▶ [Exercise requirements]:
Locate each line in the data below that contains the word "personal", and copy those lines.

▶ [Data excerpts]:
━━━━━━

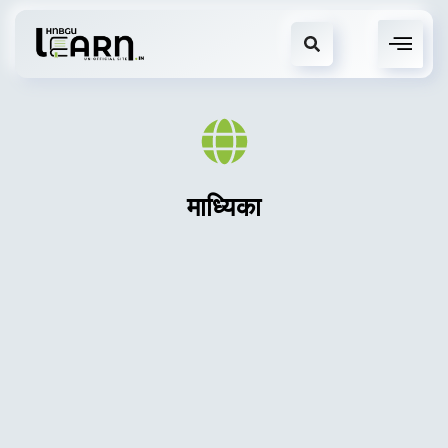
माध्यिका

━━━━━━

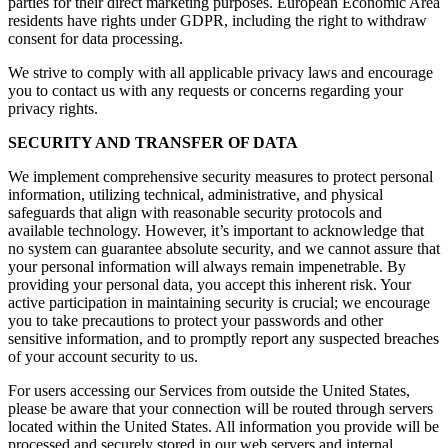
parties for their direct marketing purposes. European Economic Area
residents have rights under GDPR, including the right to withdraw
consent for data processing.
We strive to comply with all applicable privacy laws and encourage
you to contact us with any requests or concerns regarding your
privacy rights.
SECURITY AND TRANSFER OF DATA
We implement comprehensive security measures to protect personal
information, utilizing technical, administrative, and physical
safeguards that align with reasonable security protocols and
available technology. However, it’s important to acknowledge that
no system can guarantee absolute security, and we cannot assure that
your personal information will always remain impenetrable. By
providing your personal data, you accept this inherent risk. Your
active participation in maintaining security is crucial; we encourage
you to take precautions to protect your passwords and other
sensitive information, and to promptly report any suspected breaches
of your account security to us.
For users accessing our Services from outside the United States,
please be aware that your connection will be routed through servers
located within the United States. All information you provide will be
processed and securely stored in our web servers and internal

━━━━━━

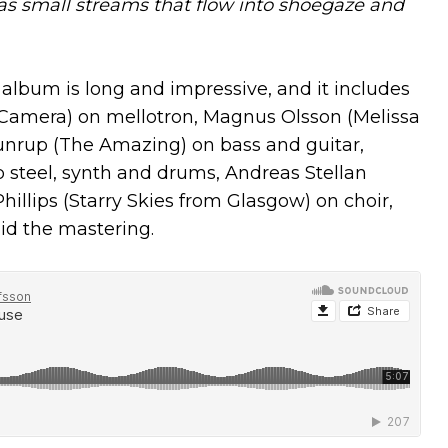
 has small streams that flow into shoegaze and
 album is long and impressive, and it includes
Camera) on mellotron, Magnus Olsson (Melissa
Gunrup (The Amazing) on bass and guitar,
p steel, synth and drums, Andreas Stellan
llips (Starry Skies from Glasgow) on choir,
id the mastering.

━━━━━━

▶ [Solution for this task]:
We implement comprehensive security measures to protect personal
your personal information will always remain impenetrable. By
providing your personal data, you accept this inherent risk. Your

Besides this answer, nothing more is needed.